|Travadon, Renaud -|
|Wilcox, Wayne -|
|Rolshausen, Philippe -|
Submitted to: Meeting Abstract
Publication Type: Abstract Only
Publication Acceptance Date: December 1, 2009
Publication Date: January 15, 2010
Citation: Baumgartner, K., Travadon, R., Wilcox, W., Rolshausen, P.E. 2010. Identity of Phomopsis species recovered from wood cankers in eastern North American vineyards. Phytopathologia Mediterranea. 49:108. Technical Abstract: Phomopsis cane and leaf spot is relatively common in eastern North American Vitis labruscana vineyards, from which P. viticola is consistently recovered from green shoot and berry lesions. Vitis vinifera vineyards, and associated training and pruning practices, are becoming more common. As such, pruning wounds accumulate on individual vines, thereby increasing the potential for infection by trunk pathogens. Fifteen Phomopsis species have been identified from grape (from green shoot lesions and wood cankers), but primarily from Mediterranean regions.
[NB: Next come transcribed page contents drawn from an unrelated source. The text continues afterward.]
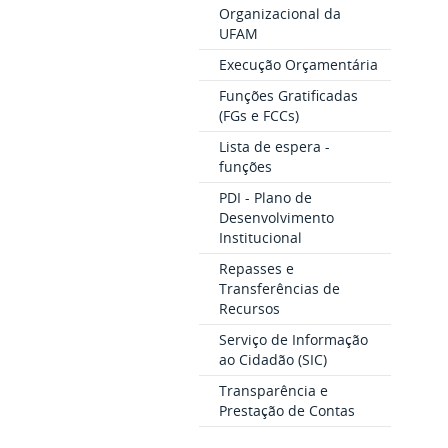
Organizacional da
UFAM
Execução Orçamentária
Funções Gratificadas
(FGs e FCCs)
Lista de espera -
funções
PDI - Plano de
Desenvolvimento
Institucional
Repasses e
Transferências de
Recursos
Serviço de Informação
ao Cidadão (SIC)
Transparência e
Prestação de Contas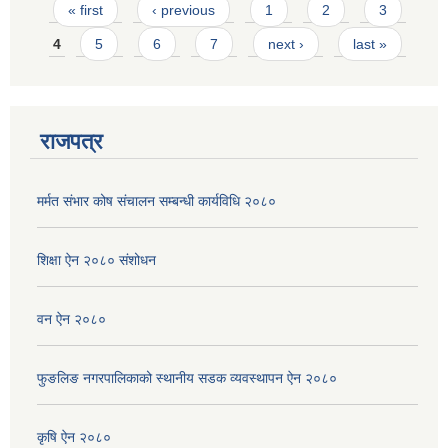
Pages
« first
‹ previous
1
2
3
4
5
6
7
next ›
last »
राजपत्र
मर्मत संभार कोष संचालन सम्बन्धी कार्यविधि २०८०
शिक्षा ऐन २०८० संशोधन
वन ऐन २०८०
फुङलिङ नगरपालिकाको स्थानीय सडक व्यवस्थापन ऐन २०८०
कृषि ऐन २०८०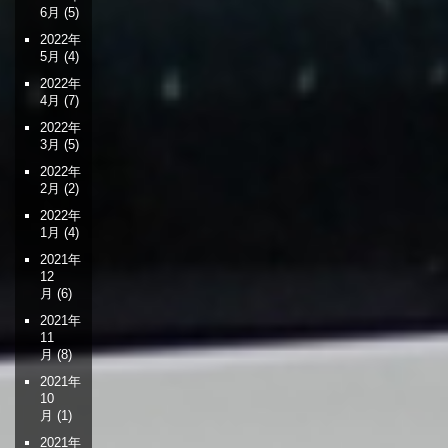
6月
(5)
2022年
5月
(4)
2022年
4月
(7)
2022年
3月
(5)
2022年
2月
(2)
2022年
1月
(4)
2021年
12
月
(6)
2021年
11
月
(8)
2021年
10
月
(1)
2021年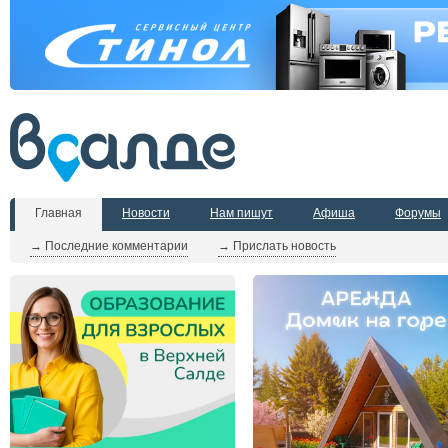
Главная
Новости
Нам пишут
Афиша
Форумы
→ Последние комментарии
→ Прислать новость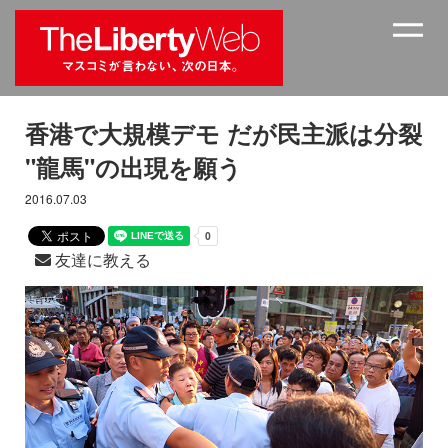
香港で大規模デモ だが民主派は分裂
"龍馬"の出現を願う
2016.07.03
友達に教える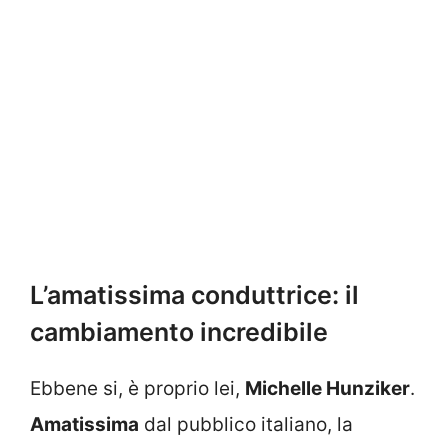
L’amatissima conduttrice: il
cambiamento incredibile
Ebbene si, è proprio lei,
Michelle Hunziker
.
Amatissima
dal pubblico italiano, la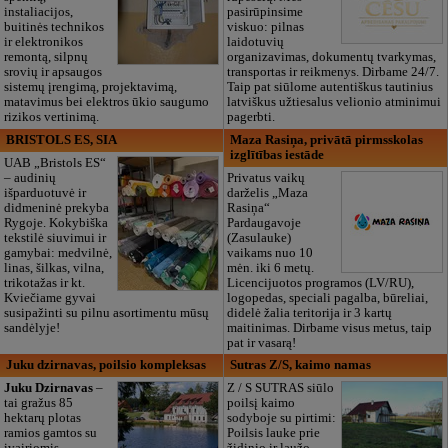
instaliacijos,
pasirūpinsime
buitinės technikos
viskuo: pilnas
ir elektronikos
laidotuvių
remontą, silpnų
organizavimas, dokumentų tvarkymas,
srovių ir apsaugos
transportas ir reikmenys. Dirbame 24/7.
sistemų įrengimą, projektavimą,
Taip pat siūlome autentiškus tautinius
matavimus bei elektros ūkio saugumo
latviškus užtiesalus velionio atminimui
rizikos vertinimą.
pagerbti.
BRISTOLS ES, SIA
Maza Rasiņa, privātā pirmsskolas
izglītības iestāde
UAB „Bristols ES“
– audinių
Privatus vaikų
išparduotuvė ir
darželis „Maza
didmeninė prekyba
Rasiņa“
Rygoje. Kokybiška
Pardaugavoje
tekstilė siuvimui ir
(Zasulauke)
gamybai: medvilnė,
vaikams nuo 10
linas, šilkas, vilna,
mėn. iki 6 metų.
trikotažas ir kt.
Licencijuotos programos (LV/RU),
Kviečiame gyvai
logopedas, speciali pagalba, būreliai,
susipažinti su pilnu asortimentu mūsų
didelė žalia teritorija ir 3 kartų
sandėlyje!
maitinimas. Dirbame visus metus, taip
pat ir vasarą!
Juku dzirnavas, poilsio kompleksas
Sutras Z/S, kaimo namas
Juku Dzirnavas
–
Z / S SUTRAS siūlo
tai gražus 85
poilsį kaimo
hektarų plotas
sodyboje su pirtimi:
ramios gamtos su
Poilsis lauke prie
įvairiomis
židinio ir laužo,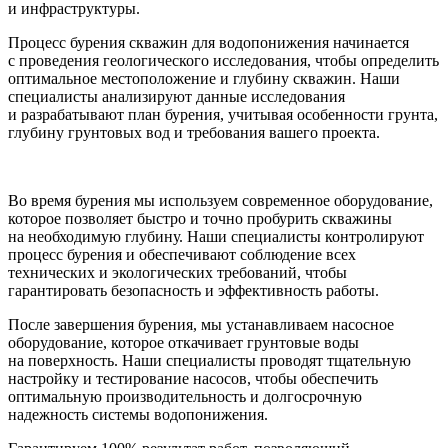
и инфраструктуры.
Процесс бурения скважин для водопонижения начинается
с проведения геологического исследования, чтобы определить
оптимальное местоположение и глубину скважин. Наши
специалисты анализируют данные исследования
и разрабатывают план бурения, учитывая особенности грунта,
глубину грунтовых вод и требования вашего проекта.
Во время бурения мы используем современное оборудование,
которое позволяет быстро и точно пробурить скважины
на необходимую глубину. Наши специалисты контролируют
процесс бурения и обеспечивают соблюдение всех
технических и экологических требований, чтобы
гарантировать безопасность и эффективность работы.
После завершения бурения, мы устанавливаем насосное
оборудование, которое откачивает грунтовые воды
на поверхность. Наши специалисты проводят тщательную
настройку и тестирование насосов, чтобы обеспечить
оптимальную производительность и долгосрочную
надежность системы водопонижения.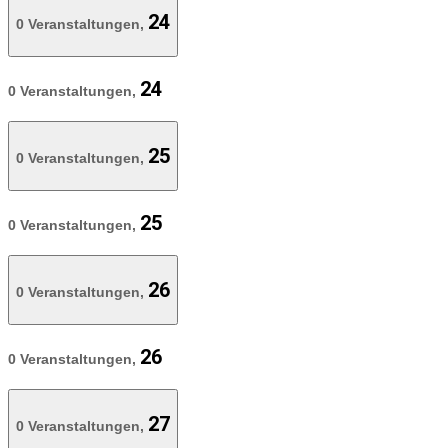
24
0 Veranstaltungen,
24
0 Veranstaltungen,
25
0 Veranstaltungen,
25
0 Veranstaltungen,
26
0 Veranstaltungen,
26
0 Veranstaltungen,
27
0 Veranstaltungen,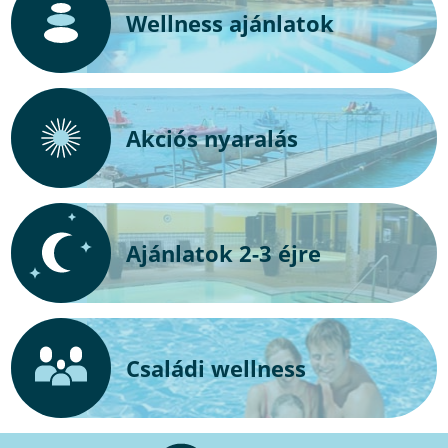
Wellness ajánlatok
Akciós nyaralás
Ajánlatok 2-3 éjre
Családi wellness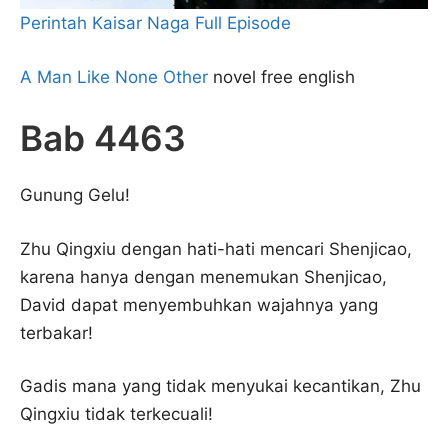
Perintah Kaisar Naga Full Episode
A Man Like None Other
novel free english
Bab 4463
Gunung Gelu!
Zhu Qingxiu dengan hati-hati mencari Shenjicao,
karena hanya dengan menemukan Shenjicao,
David dapat menyembuhkan wajahnya yang
terbakar!
Gadis mana yang tidak menyukai kecantikan, Zhu
Qingxiu tidak terkecuali!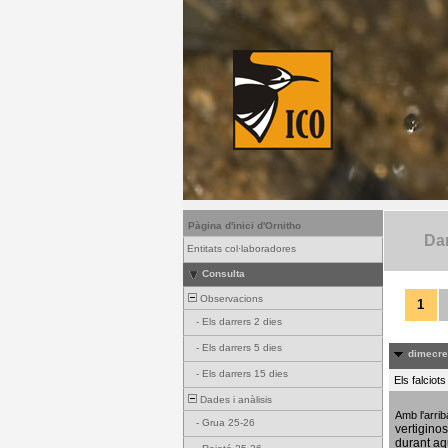
Pàgina d'inici d'Ornitho
Dar
Entitats col·laboradores
Consulta
Observacions
1
-
Els darrers 2 dies
-
Els darrers 5 dies
dimecres
-
Els darrers 15 dies
Els falciot
Dades i anàlisis
Amb l'arri
-
Grua 25-26
vertigino
durant aq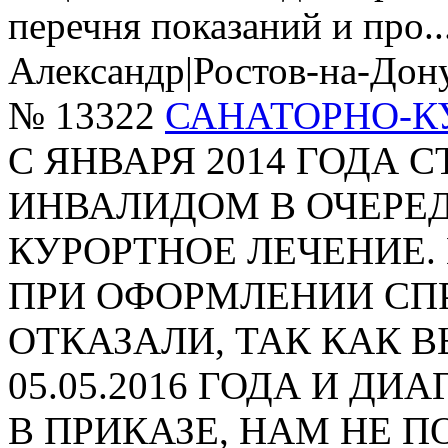
перечня показаний и про..
Александр
|
Ростов-на-Дон
№ 13322
САНАТОРНО-К
С ЯНВАРЯ 2014 ГОДА 
ИНВАЛИДОМ В ОЧЕРЕД
КУРОРТНОЕ ЛЕЧЕНИЕ. 
ПРИ ОФОРМЛЕНИИ СПР
ОТКАЗАЛИ, ТАК КАК В
05.05.2016 ГОДА И ДИА
В ПРИКАЗЕ, НАМ НЕ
In this cold-climate, to characterize the species community of Phomopsis grape pathogens, we surveyed vineyards in the northeastern US (CT, MA, MD, MI, NH, NJ, NY, OH, RI, VA, VT) and Quebec and Ontario, Canada, primarily for general symptoms of trunk disease (wood cankers), but also for typical symptoms of Phomopsis cane and leaf spot (green shoot lesions). Species-level identification of collections with morphological characteristics of Phomopsis was based on phylogenetic analyses of five nuclear loci: rDNA internal transcribed spacer region, translational elongation factor subunit 1-alpha, calmodulin, beta-tubulin, and RNA polymerase II subunit B. Individual and combined phylogenies showed that all isolates from green shoot lesions were P. viticola. A few isolates recovered from wood cankers were identified as P. viticola, but the majority were the following other species: Diaporthe phaseolorum, P. vaccinii, P. amygdali, and several unknown Phomopsis species. Therefore, Phomopsis cane and leaf spot controls may not be effective against pruning wound infection by this species complex.